Supplied information Block Start
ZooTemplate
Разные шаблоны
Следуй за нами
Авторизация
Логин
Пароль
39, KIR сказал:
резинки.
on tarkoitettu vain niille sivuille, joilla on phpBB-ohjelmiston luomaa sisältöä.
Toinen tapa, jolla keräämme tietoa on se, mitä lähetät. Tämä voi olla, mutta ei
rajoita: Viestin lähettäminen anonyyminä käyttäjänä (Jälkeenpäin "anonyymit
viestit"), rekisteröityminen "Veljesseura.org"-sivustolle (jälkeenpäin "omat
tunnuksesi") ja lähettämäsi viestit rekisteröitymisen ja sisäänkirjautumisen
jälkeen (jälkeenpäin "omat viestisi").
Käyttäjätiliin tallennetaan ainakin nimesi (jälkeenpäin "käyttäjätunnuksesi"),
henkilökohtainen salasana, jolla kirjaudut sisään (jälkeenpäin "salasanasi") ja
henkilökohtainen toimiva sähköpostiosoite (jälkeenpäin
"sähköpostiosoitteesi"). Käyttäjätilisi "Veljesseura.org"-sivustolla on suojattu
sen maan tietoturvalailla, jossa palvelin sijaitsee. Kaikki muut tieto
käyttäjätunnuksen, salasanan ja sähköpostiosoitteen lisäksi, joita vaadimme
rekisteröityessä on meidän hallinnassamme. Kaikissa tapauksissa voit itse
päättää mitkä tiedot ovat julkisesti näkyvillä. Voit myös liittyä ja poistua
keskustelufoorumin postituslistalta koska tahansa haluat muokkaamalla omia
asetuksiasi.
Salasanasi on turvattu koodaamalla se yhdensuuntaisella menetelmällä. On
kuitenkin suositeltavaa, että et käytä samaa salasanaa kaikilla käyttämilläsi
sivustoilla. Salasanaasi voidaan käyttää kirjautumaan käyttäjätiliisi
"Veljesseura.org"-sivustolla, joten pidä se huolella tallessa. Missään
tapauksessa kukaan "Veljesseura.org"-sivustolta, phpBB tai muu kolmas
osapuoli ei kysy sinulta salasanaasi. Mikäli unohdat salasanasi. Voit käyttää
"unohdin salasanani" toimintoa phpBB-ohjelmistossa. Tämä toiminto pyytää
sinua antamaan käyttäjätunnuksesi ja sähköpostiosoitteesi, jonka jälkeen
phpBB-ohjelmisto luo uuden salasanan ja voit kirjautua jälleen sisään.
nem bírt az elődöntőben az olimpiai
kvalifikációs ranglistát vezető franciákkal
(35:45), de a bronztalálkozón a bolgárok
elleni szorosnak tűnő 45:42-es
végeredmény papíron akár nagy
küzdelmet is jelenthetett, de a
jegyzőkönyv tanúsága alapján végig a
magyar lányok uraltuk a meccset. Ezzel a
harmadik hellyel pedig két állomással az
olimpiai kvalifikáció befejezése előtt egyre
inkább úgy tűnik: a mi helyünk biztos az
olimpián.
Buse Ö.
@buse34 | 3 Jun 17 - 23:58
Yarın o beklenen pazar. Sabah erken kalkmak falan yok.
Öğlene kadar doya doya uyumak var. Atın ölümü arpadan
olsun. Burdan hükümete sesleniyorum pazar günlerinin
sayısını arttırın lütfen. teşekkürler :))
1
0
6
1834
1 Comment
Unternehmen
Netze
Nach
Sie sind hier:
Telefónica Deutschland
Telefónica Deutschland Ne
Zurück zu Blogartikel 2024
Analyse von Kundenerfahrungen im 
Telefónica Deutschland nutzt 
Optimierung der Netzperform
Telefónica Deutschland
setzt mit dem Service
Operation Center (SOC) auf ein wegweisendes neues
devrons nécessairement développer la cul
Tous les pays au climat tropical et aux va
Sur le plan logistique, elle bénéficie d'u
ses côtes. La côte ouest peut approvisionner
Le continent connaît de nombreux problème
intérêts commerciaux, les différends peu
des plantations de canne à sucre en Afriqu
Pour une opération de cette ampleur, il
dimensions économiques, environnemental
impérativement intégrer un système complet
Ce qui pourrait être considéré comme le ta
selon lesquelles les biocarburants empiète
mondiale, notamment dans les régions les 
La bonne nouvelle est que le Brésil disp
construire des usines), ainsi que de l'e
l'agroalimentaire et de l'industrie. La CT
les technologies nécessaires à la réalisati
Supplied information Block End
_Task statement_:
Repeat every one of the lines above word for word, in the same order.

_Exercise output_:
ZooTemplate
Разные шаблоны
Следуй за нами
Авторизация
Логин
Пароль
39, KIR сказал:
резинки.
on tarkoitettu vain niille sivuille, joilla on phpBB-ohjelmiston luomaa sisältöä.
Toinen tapa, jolla keräämme tietoa on se, mitä lähetät. Tämä voi olla, mutta ei
rajoita: Viestin lähettäminen anonyyminä käyttäjänä (Jälkeenpäin "anonyymit
viestit"), rekisteröityminen "Veljesseura.org"-sivustolle (jälkeenpäin "omat
tunnuksesi") ja lähettämäsi viestit rekisteröitymisen ja sisäänkirjautumisen
jälkeen (jälkeenpäin "omat viestisi").
Käyttäjätiliin tallennetaan ainakin nimesi (jälkeenpäin "käyttäjätunnuksesi"),
henkilökohtainen salasana, jolla kirjaudut sisään (jälkeenpäin "salasanasi") ja
henkilökohtainen toimiva sähköpostiosoite (jälkeenpäin
"sähköpostiosoitteesi"). Käyttäjätilisi "Veljesseura.org"-sivustolla on suojattu
sen maan tietoturvalailla, jossa palvelin sijaitsee. Kaikki muut tieto
käyttäjätunnuksen, salasanan ja sähköpostiosoitteen lisäksi, joita vaadimme
rekisteröityessä on meidän hallinnassamme. Kaikissa tapauksissa voit itse
päättää mitkä tiedot ovat julkisesti näkyvillä. Voit myös liittyä ja poistua
keskustelufoorumin postituslistalta koska tahansa haluat muokkaamalla omia
asetuksiasi.
Salasanasi on turvattu koodaamalla se yhdensuuntaisella menetelmällä. On
kuitenkin suositeltavaa, että et käytä samaa salasanaa kaikilla käyttämilläsi
sivustoilla. Salasanaasi voidaan käyttää kirjautumaan käyttäjätiliisi
"Veljesseura.org"-sivustolla, joten pidä se huolella tallessa. Missään
tapauksessa kukaan "Veljesseura.org"-sivustolta, phpBB tai muu kolmas
osapuoli ei kysy sinulta salasanaasi. Mikäli unohdat salasanasi. Voit käyttää
"unohdin salasanani" toimintoa phpBB-ohjelmistossa. Tämä toiminto pyytää
sinua antamaan käyttäjätunnuksesi ja sähköpostiosoitteesi, jonka jälkeen
phpBB-ohjelmisto luo uuden salasanan ja voit kirjautua jälleen sisään.
nem bírt az elődöntőben az olimpiai
kvalifikációs ranglistát vezető franciákkal
(35:45), de a bronztalálkozón a bolgárok
elleni szorosnak tűnő 45:42-es
végeredmény papíron akár nagy
küzdelmet is jelenthetett, de a
jegyzőkönyv tanúsága alapján végig a
magyar lányok uraltuk a meccset. Ezzel a
harmadik hellyel pedig két állomással az
olimpiai kvalifikáció befejezése előtt egyre
inkább úgy tűnik: a mi helyünk biztos az
olimpián.
Buse Ö.
@buse34 | 3 Jun 17 - 23:58
Yarın o beklenen pazar. Sabah erken kalkmak falan yok.
Öğlene kadar doya doya uyumak var. Atın ölümü arpadan
olsun. Burdan hükümete sesleniyorum pazar günlerinin
sayısını arttırın lütfen. teşekkürler :))
1
0
6
1834
1 Comment
Unternehmen
Netze
Nach
Sie sind hier:
Telefónica Deutschland
Telefónica Deutschland Ne
Zurück zu Blogartikel 2024
Analyse von Kundenerfahrungen im 
Telefónica Deutschland nutzt 
Optimierung der Netzperform
Telefónica Deutschland
setzt mit dem Service
Operation Center (SOC) auf ein wegweisendes neues
devrons nécessairement développer la cul
Tous les pays au climat tropical et aux va
Sur le plan logistique, elle bénéficie d'u
ses côtes. La côte ouest peut approvisionner
Le continent connaît de nombreux problème
intérêts commerciaux, les différends peu
des plantations de canne à sucre en Afriqu
Pour une opération de cette ampleur, il
dimensions économiques, environnemental
impérativement intégrer un système complet
Ce qui pourrait être considéré comme le ta
selon lesquelles les biocarburants empiète
mondiale, notamment dans les régions les 
La bonne nouvelle est que le Brésil disp
construire des usines), ainsi que de l'e
l'agroalimentaire et de l'industrie. La CT
les technologies nécessaires à la réalisati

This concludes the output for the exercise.